1. to develop methodologies for determination of isotope composition of “non-traditional” isotopes (U, Mo, Sr, Mg) and to apply advanced analytical tools (non-traditional isotopes and 2D MS mapping) to the analysis of formation of authigenic carbonate phases in freshwater sediments and aquifers, which have been recently recognized as an important global carbon sink;
2. to extend the knowledge on non-traditional isotopes of redox sensitive U and Mo, as well as Sr and Mg co-precipitating with carbonate in marine sedimentary systems to freshwater environments, so as to identify and quantify authigenic carbonate precipitation in fluvial and lacustrine environment, as well as in karstic aquifer;
3. to combine traditional geochemical tools (i.e. elemental ratios), stable isotopes of light elements (C and O), radiocarbon, and upgrade the obtained information with more powerful tools - isotopic ratios of non-traditional isotopes (U and its decay products, Mo, Sr and Mg) in carbonate and water in three different aquatic systems in areas with dominant carbonate lithology, so as to identify and quantify the extent of authigenic carbonate formation as C sink in analysed environments.
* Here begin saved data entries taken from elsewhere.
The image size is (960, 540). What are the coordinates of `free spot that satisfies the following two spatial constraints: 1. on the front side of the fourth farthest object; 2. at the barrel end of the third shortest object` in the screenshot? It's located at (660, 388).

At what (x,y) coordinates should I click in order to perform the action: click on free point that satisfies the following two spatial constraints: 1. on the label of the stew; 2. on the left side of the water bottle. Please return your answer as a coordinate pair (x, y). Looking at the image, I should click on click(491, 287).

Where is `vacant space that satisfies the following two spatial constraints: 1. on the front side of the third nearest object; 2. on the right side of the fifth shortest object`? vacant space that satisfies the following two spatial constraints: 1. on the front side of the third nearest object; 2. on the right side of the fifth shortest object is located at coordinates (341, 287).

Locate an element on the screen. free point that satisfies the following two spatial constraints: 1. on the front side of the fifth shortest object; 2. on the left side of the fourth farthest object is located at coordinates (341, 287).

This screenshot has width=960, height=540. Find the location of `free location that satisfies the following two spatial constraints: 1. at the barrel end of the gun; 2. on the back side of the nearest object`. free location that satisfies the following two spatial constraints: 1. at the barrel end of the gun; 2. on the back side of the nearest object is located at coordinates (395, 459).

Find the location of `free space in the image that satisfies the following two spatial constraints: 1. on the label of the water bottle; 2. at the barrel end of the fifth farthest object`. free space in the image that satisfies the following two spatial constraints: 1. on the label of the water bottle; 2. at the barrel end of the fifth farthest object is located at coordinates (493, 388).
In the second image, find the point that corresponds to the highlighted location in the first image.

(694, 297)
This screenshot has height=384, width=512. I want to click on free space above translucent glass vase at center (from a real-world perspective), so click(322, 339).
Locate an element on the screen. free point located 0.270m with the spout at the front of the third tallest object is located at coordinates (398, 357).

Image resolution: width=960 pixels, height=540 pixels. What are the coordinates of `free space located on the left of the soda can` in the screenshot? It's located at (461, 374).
The test environments will be (i) a karstic limestone and doslostone aquifer, (ii) tufa barriers formed in a carbonate precipitating streamand (iii) lacustrine carbonaceous sediments formed in a lentic section of a tufa precipitating stream. The field studies will be complemented with laboratory mesocosm experiments, conducted to obtain information on element partition and isotope fractionation between water and carbonate, which cannot be directly measured in complex field samples. We will apply the most advanced high-resolution isotopic tools – multicollector mass spectrometry (MS-ICP-MS) and combine them with traditional stable isotopes of light elements, in search of reliable identifiers of authigenic carbonate. The MS mapping using laser ablation – ICP-MS combined with field emission scanning electron microscopy (FESEM) with energy dispersive microanalysis (EDS) and Raman imaging, to study individual grains of authigenic carbonate and obtain information, which cannot be obtained only by using the combination of routine chemical, mineralogical and sedimentological analytical methods. The result of the project will be an analytical toolkit for differentiation and quantification of authigenic from detrital carbonate even in complex sedimentary settings in areas with carbonaceous lithology.
To achieve this, we will join capacities and instrumentation of two department of the Jožef Stefan Institute (Environmental Sciences, Advanced Materials) and National building and civil engineering institute. Partners from leading international laboratories in the field of analytical chemistry, geochemistry and geochemical modelling will participate in the project and will contribute to the achievement of project objectives.